Some links which gives more details,

 

http://msdn.microsoft.com/en-us/library/ms189858%28v=sql.105%29.aspx

http://msdn.microsoft.com/en-us/library/ms188917.aspx

http://beyondrelational.com/modules/2/blogs/76/posts/15290/index-fragmentation-in-sql-azure.aspx

 

 

 

Comments (12)

  1. Someone Asked me whether it is possible to rebuild one index at a time,

    Yes it is possible, i manage to automate it using below query

    DECLARE @TableName varchar(255)

    DECLARE @IndexName varchar(255)

    Declare IndexCursor CURSOR FOR

    (

    select '['+ind.name+']' index_name,'[' + IST.TABLE_SCHEMA + '].[' + IST.TABLE_NAME + ']'  table_name from

    sys.indexes as ind

    inner join sys.tables as tab on tab.object_id=ind.object_id

    inner join information_schema.tables ist on tab.name=ist.TABLE_NAME

    )

    OPEN IndexCursor

    FETCH NEXT FROM IndexCursor INTO @IndexName,@TableName

    WHILE @@FETCH_STATUS = 0

    BEGIN

    Begin Try

    exec('ALTER INDEX '+@Indexname+' ON ' + @TableName + ' REBUILD;')

    print('Rebuild done for INDEX '+@Indexname+' ON ' + @TableName)

    End Try

    Begin Catch

    print('Rebuild failed for INDEX '+@Indexname+' ON ' + @TableName)

    End Catch

    FETCH NEXT FROM IndexCursor INTO @IndexName,@TableName

    END

    CLOSE IndexCursor

    DEALLOCATE IndexCursor

  2. Alexandros says:

    Can you make a rough estimate on how mush time it will take to rebuild the indexes of a 2GB database?

  3. Dilkush says:

    It will actually depend on how fragmented indexes are.

    I do not have estimates but it could have 30 min to somewhere around 1 hour max.

    Do online rebuild operation so it will not impact your production(unless it uses up all tempdb space, in which case do index by index rebuild)

    And then do offline for which online fails.

  4. G says:

    I tried to run the script ("Now question is how to do rebuild or reorganization of indexes") but after a while it throw:

    Timeout expired.  The timeout period elapsed prior to completion of the operation or the server is not responding.

    Any way to fix the timeout?

  5. G says:

    Nevermind,

    The timeout was the client (azure's SQL database manager), so I run the script per table

    ALTER INDEX ALL ON dbo.SMSMessages REBUILD;

  6. Dilkush-MSFT says:

    G You can also use per index fragmentation mentioned in first comment.

  7. Jathin says:

    Can we rebuild index from the command prompt?

    I am getting the following error when i tried to use sqlcmd to rebuild my index.
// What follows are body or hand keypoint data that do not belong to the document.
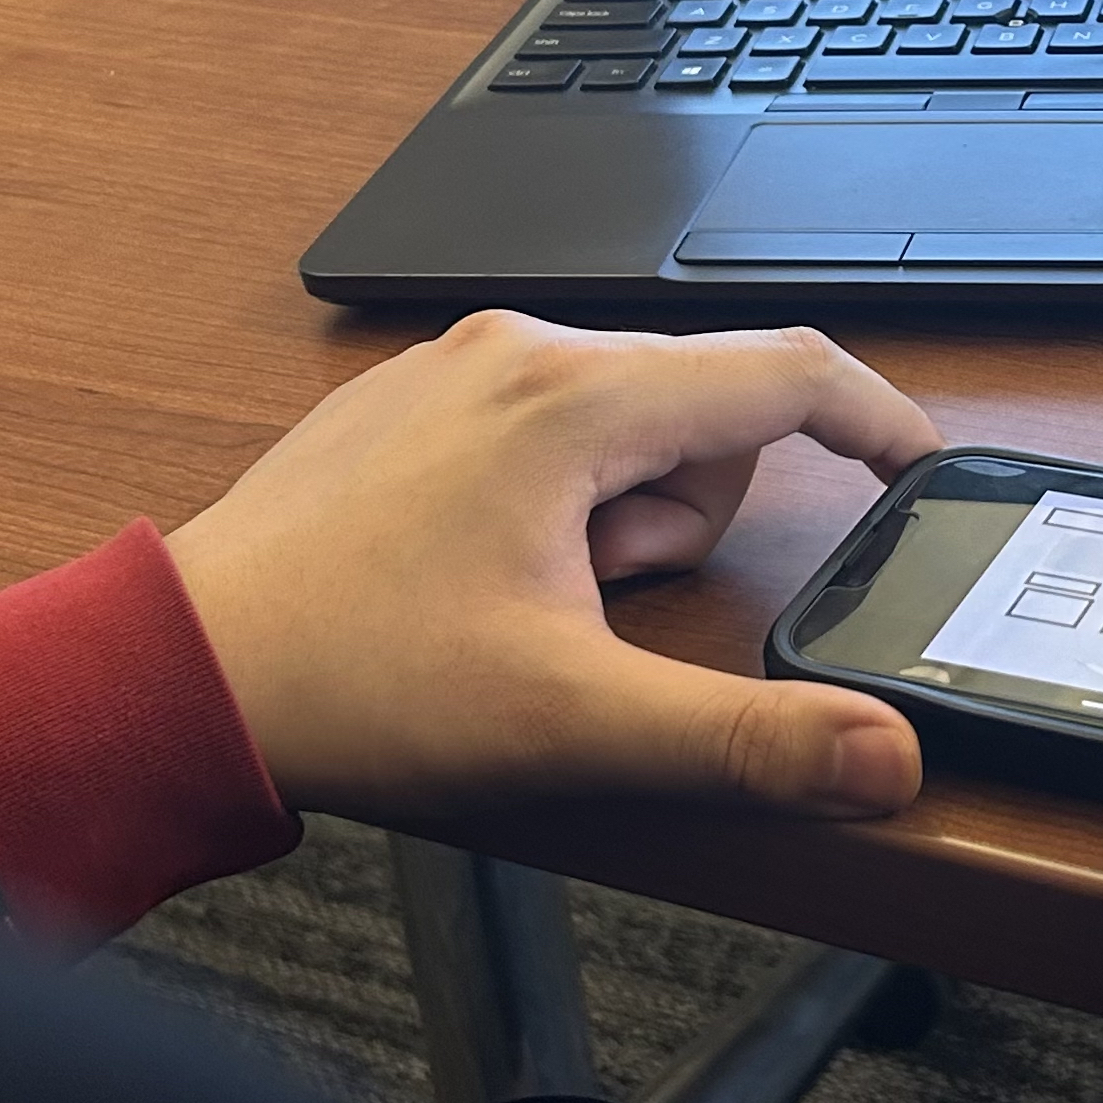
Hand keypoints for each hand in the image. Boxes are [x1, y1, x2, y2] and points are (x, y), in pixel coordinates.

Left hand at [162, 312, 940, 827]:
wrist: (185, 671)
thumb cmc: (359, 683)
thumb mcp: (570, 725)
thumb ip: (744, 741)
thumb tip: (883, 753)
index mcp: (572, 399)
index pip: (785, 371)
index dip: (876, 419)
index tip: (917, 470)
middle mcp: (517, 349)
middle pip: (701, 413)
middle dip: (683, 524)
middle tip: (600, 612)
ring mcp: (455, 365)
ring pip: (623, 423)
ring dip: (616, 520)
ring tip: (534, 603)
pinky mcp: (413, 398)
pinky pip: (543, 426)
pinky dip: (553, 501)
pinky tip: (483, 579)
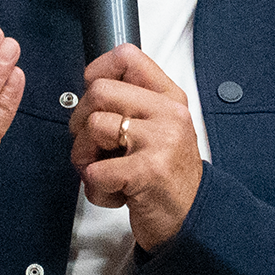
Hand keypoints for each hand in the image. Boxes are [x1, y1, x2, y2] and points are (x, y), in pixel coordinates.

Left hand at [68, 44, 202, 251]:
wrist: (193, 217)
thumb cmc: (168, 176)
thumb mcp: (162, 128)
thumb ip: (134, 103)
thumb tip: (89, 86)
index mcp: (170, 99)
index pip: (128, 57)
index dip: (97, 72)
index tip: (92, 95)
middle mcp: (168, 115)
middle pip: (99, 91)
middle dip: (80, 122)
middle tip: (93, 145)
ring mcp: (160, 141)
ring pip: (92, 127)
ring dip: (84, 157)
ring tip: (104, 172)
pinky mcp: (147, 172)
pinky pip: (94, 170)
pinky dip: (95, 188)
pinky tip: (116, 193)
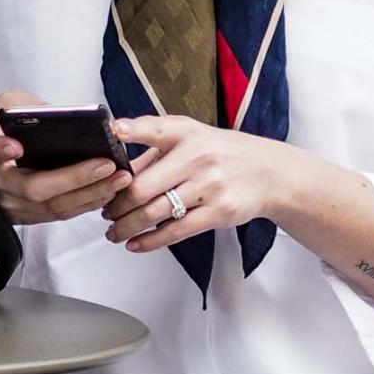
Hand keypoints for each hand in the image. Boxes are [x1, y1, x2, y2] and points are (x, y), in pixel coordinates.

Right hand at [0, 90, 132, 225]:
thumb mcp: (2, 105)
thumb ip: (29, 108)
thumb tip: (70, 118)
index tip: (13, 149)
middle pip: (33, 187)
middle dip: (75, 178)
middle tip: (109, 166)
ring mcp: (6, 203)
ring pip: (49, 207)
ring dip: (88, 195)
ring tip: (119, 180)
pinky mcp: (20, 216)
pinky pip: (55, 215)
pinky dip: (83, 204)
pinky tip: (106, 192)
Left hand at [100, 113, 286, 250]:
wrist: (269, 173)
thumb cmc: (222, 153)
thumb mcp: (192, 138)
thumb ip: (154, 150)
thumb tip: (117, 167)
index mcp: (188, 134)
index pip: (156, 130)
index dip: (132, 131)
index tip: (113, 132)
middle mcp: (198, 158)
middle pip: (143, 187)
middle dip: (116, 204)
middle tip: (104, 212)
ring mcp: (209, 186)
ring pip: (155, 212)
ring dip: (126, 226)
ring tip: (114, 232)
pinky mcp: (218, 212)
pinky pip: (176, 231)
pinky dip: (150, 241)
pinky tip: (134, 244)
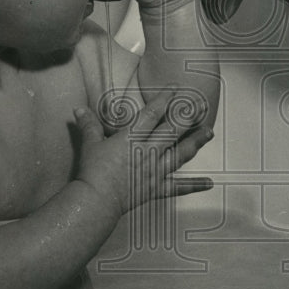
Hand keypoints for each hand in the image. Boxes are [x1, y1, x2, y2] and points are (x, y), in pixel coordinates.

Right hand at [73, 85, 212, 215]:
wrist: (96, 200)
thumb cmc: (92, 172)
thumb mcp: (90, 144)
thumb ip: (89, 125)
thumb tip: (78, 109)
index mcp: (132, 138)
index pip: (152, 113)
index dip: (165, 99)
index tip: (177, 88)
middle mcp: (148, 151)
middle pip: (173, 130)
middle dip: (188, 116)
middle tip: (202, 105)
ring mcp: (155, 171)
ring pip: (181, 154)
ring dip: (196, 142)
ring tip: (209, 132)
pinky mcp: (156, 189)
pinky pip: (178, 187)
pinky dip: (194, 185)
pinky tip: (210, 182)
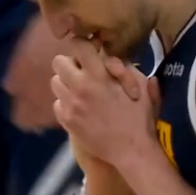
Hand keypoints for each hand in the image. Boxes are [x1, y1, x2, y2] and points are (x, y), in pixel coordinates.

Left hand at [4, 15, 142, 131]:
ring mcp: (70, 105)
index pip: (78, 46)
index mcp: (98, 76)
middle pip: (58, 62)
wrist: (132, 150)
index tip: (89, 49)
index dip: (83, 43)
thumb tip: (107, 55)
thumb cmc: (140, 116)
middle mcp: (79, 88)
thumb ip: (122, 66)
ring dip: (67, 83)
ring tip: (81, 91)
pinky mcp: (66, 121)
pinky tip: (80, 108)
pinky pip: (57, 103)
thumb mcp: (140, 84)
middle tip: (84, 72)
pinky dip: (66, 103)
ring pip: (55, 82)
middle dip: (71, 63)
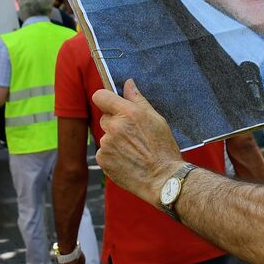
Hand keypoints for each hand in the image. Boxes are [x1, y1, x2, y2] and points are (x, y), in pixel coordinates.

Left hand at [92, 79, 182, 204]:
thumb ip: (138, 100)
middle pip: (104, 118)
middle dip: (115, 123)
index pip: (100, 96)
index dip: (105, 99)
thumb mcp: (156, 119)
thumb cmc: (164, 148)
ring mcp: (106, 144)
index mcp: (128, 113)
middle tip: (132, 135)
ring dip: (114, 141)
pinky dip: (112, 156)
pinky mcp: (103, 160)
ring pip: (105, 137)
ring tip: (133, 152)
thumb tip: (128, 83)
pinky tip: (127, 161)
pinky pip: (103, 152)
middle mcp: (114, 127)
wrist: (163, 179)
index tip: (111, 104)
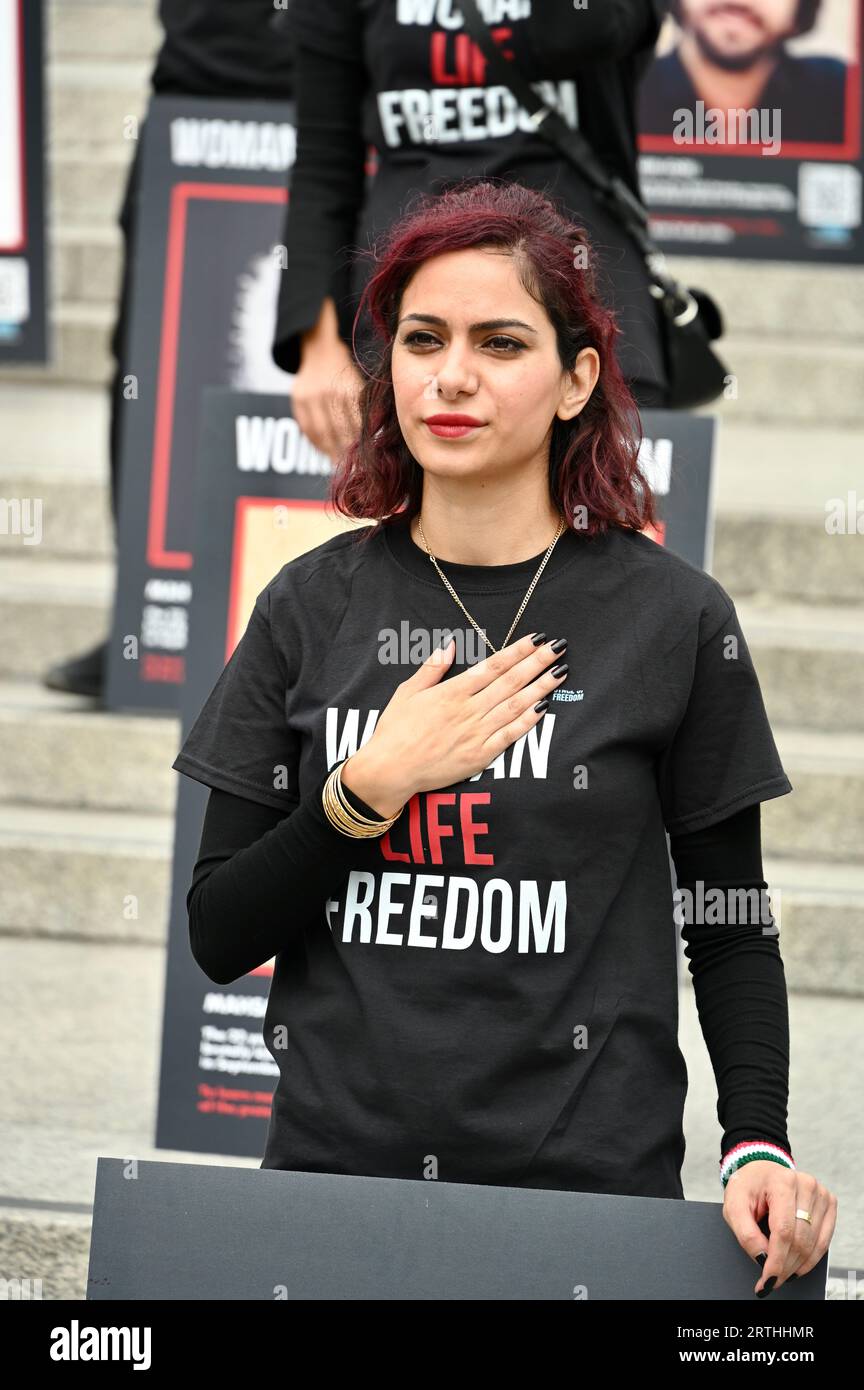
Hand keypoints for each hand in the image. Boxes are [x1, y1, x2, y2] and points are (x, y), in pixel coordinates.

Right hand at [292, 340, 362, 459]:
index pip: (355, 425)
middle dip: (345, 453)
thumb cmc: (346, 370)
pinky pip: (306, 427)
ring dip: (329, 452)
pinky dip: (316, 442)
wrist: (320, 347)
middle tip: (353, 472)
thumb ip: (364, 409)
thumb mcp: (359, 383)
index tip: (366, 462)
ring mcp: (310, 396)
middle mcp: (327, 393)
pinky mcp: (297, 399)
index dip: (360, 446)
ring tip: (337, 465)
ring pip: (321, 432)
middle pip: (337, 432)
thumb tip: (373, 440)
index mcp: (348, 389)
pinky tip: (324, 451)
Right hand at [344, 632, 568, 812]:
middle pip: (510, 681)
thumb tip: (449, 644)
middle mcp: (468, 710)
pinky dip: (527, 721)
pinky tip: (544, 707)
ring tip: (559, 672)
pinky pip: (509, 736)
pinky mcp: (480, 756)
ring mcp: (476, 734)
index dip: (518, 651)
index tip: (537, 638)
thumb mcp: (407, 692)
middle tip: (558, 647)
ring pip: (515, 705)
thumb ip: (432, 668)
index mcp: (451, 692)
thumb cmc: (394, 730)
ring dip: (540, 687)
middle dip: (537, 662)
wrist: (390, 770)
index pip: (493, 666)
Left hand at [722, 1160, 837, 1295]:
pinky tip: (797, 1265)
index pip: (783, 1230)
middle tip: (771, 1280)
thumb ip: (745, 1233)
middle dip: (785, 1266)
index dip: (776, 1260)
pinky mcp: (828, 1203)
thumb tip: (763, 1259)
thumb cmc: (747, 1188)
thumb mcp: (733, 1206)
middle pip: (800, 1240)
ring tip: (781, 1273)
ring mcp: (820, 1194)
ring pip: (813, 1244)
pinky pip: (824, 1240)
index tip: (767, 1279)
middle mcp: (806, 1184)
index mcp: (781, 1181)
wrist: (761, 1172)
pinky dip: (811, 1258)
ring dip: (797, 1265)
    >sqlcmd -Q "ALTER INDEX PK_Index ON dbo.scheme.tablename REBUILD with (ONLINE = on)" -U user@server -P password -S sqlserver.database.windows.net

    Msg 40515, Level 15, State 1, Server sqlserver, Line 16

    Reference to database and/or server name in 'dbo.scheme.tablename' is not supported in this version of SQL Server.

  8. Dilkush-MSFT says:

    I think command is something wrong,

    ALTER INDEX PK_Index ON dbo.scheme.tablename R

    Azure does not support three part query… So it can be schema.tablename but it cant be dbname,schema.tablename

  9. I've been fighting with a DotNetNuke install hosted on Azure for a while. We've been testing as there's a lot we like about Azure but the performance when editing DotNetNuke has caused us to go a different route…but that's another..

  10. MyWish says:

    Hi

    beyondrelational.com/…/index-fragmentation-in-sql-azure.aspx

    Blog is saying

    FILLFACTOR (it is defaulted to 100%, and cannot be changed)
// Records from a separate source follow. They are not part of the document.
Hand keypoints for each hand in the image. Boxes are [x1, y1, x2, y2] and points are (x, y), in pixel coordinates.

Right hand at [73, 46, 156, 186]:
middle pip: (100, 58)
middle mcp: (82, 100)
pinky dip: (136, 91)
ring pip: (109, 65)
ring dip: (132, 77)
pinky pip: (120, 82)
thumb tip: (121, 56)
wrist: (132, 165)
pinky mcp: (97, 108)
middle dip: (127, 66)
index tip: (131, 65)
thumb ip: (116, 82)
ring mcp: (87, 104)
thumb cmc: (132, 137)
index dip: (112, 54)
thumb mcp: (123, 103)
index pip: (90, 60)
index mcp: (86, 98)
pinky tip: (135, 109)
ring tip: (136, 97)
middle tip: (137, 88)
    REORGANIZE (we have REBUILD only)

    SORT_IN_TEMPDB

    DATA_COMPRESSION

    are won't work on SQL Azure ..Is it true ?

  11. yup that would be correct as far as i know.

    if you look at below article,

    msdn.microsoft.com/…/ms188388.aspx

    there is no re-organize for Azure alter index command.

    and as tempdb is shared across all tenants in azure I think sorting or usage of tempdb would be limited otherwise it will blow up temp db causing server issues for overall server.

    Azure world is changing rapidly so not sure whether this features will come up sometime or not but at this point no!!!! (you can research on other two as I didn't check whether they are supported or not)

  12. Ian Bates says:

    Wow – thanks for this post! – I was puzzling why I took a copy of our Azure db and one of the tables used less than 1/5 of the space on Azure. Turns out index fragmentation was 99%!